從微眯的狀態下睜開眼睛,隨意的掃視了一眼,約瑟夫淡淡的解釋道,“蠍尾獅,三頭犬,雷縷蝠。”
“還有兩個,或許是更高位魔獸的毛發,暫時無法斷定。”
了解到了新的知識,城主微微點頭,隨後他看向了福斯特,“你從哪裡弄到的?”
“就在前幾日火場的中心,”福斯特不慌不忙的回答道,“這場大火的范圍,按照普通的森林火災來說實在太大,因此我和潘妮到達現場後斷定,這必然是被惡魔族感染的野獸,也就是暗黑魔獸造成的結果。”
“要說唯一有疑點的地方...”
見到福斯特說著說著欲言又止,約瑟夫有些不悅的說道,“不必客氣,但說無妨。”
“啊,抱歉,”福斯特慌張道歉,隨後接著說道,“魔獸作為被惡魔族感染的一支,自然也擁有將人類變為墮落者的能力,只是不知為何,我和潘妮在今早多次使用過探測靈術,竟然一個墮落者的屍體都沒有發現。”
“會不會是因為火勢太大,將這些墮落者全部燒了個乾淨呢?”城主沉思一番後提問。
但對於他的提問,福斯特只是淡淡的搖了搖頭,“火焰,冰霜,包括我的木系靈能,說到底都是在‘明時’下才能完全發揮效力的東西。想要對付完全被‘暗時’覆蓋的墮落者,這些東西雖然有用,但絕不致命。”
“要說到對魔獸起克制效果的靈術,”說到這裡的福斯特頓了頓,他低頭微笑了下,眼神若有若無的對準身後的德烈柯。
而後,他假裝沉思了一會兒後接著說道,“只有已經滅絕的‘聖者’一族的祝禱術。”
“什麽!?”
聽見福斯特說出的有關祝禱術的話語,德烈柯倏的瞪大了眼睛。
“祝禱術是聖者一族的?‘聖者’族是什麽,怎麽從來沒聽過?老彼得又怎麽會他們一族的靈術,而又怎麽會傳授給我?”

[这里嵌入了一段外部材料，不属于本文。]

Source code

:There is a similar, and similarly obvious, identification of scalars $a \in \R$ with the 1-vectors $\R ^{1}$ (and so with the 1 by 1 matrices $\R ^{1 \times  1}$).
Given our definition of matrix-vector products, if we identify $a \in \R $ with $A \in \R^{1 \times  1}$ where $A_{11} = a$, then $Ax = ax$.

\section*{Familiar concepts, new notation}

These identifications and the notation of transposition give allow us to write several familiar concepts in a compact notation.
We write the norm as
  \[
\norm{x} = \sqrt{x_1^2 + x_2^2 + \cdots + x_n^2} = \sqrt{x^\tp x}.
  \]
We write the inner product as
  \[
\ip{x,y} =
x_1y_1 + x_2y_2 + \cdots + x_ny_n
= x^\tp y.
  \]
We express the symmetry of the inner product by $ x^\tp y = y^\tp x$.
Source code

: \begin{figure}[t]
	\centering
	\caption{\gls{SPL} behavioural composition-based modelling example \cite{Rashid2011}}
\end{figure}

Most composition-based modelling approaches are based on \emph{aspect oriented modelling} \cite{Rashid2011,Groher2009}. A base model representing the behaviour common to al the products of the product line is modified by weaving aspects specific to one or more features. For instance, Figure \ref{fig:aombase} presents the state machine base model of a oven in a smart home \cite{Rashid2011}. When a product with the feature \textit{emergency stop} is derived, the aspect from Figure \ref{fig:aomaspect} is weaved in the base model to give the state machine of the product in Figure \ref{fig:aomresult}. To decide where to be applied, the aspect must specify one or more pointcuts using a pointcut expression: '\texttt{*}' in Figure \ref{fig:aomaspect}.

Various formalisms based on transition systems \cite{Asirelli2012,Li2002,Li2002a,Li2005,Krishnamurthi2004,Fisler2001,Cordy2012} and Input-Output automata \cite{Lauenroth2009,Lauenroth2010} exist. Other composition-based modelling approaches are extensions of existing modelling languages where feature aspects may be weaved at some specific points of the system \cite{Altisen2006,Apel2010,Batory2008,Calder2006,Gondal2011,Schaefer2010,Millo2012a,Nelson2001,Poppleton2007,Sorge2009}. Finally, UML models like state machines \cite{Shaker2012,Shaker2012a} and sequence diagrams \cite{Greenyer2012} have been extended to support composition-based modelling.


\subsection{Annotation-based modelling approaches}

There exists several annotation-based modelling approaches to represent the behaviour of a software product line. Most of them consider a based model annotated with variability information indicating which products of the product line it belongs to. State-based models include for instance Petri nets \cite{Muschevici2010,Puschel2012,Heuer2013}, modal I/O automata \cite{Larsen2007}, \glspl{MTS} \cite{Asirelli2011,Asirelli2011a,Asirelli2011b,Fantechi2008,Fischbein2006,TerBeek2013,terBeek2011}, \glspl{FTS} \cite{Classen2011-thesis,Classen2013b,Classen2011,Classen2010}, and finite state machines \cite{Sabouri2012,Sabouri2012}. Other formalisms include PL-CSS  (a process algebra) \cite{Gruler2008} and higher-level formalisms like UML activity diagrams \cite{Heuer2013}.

福斯特簡單的一句話,卻在德烈柯的腦海中,形成了劇烈的頭腦風暴。
沒有在意德烈柯的異動,福斯特接著說道,“‘祝禱術’是聖者族的秘術,即使是在聖者族中,能學會祝禱術的也都是鳳毛麟角,無不成為了聖者族的頂尖人才。只是,由於祝禱術對於種族的要求極為苛刻,在如今的時代,即使有其他種族勉強找到了祝禱術的學習方法,能夠發揮的效力也不會強到哪裡去,淨化一兩個墮落者的身體,大概就是極限了。”
“那可就難辦了啊,”城主摸了摸下巴,他微微皺眉,“如果無法找到墮落者消失的原因,我們也就無法正確的掌握敵人的情報,也就很難派出正確的冒險者去應對。”
“不,城主大人,這件事,還請交給我和潘妮就好。”
“哦?”對於福斯特自信的話語, 城主顯得很是驚訝,而福斯特背後的潘妮則是一臉無奈。
就像是認命了一般,小小的歎了口氣之後,潘妮小姐也走上前來,“交給我們吧。雖然這家夥很不靠譜,不過在對付魔獸這件事上,他的確值得信任。”
“當然,僅止於對付魔獸。”
“好,好好好。”一邊鼓掌一邊拍手,城主大人喜笑顏開,“既然二位如此自信,我也就不多說什麽了。在出發討伐魔獸之前,有任何要求都可以跟約瑟夫會長提,一切損失由我承擔。”
“得到您這句話我就放心啦!”聽見城主客氣的話語後,雖然想要掩飾,但福斯特還是露出了奸商一般的笑容。
快速的朝城主行了個禮後,福斯特看向約瑟夫,兩手不斷的揉搓著,“親愛的約瑟夫~~”
“幹什麽?”
約瑟夫微微皺眉。雖然福斯特的外號是“愚者”,但在敲詐裝備這件事上,福斯特的口才可是比任何“智者”都要來的奸詐,因此約瑟夫立刻提高了警惕。
“欸!不要這麽緊張嘛!我們可是朋友啊!”咧開嘴裝作人畜無害的樣子,福斯特一把把住了約瑟夫的肩膀,“只是既然我們是朋友,朋友有請求,你也一定會答應的對吧?”
“有什麽話直說,城主殿下在,他會有公證的。”
“好,不愧是‘破壞的戰錘’約瑟夫先生,就是爽快。”一邊說著一邊離開了約瑟夫,福斯特清了清嗓子,隨後他指向牆上掛著的那兩柄斷槍,“我要那兩個玩意兒。”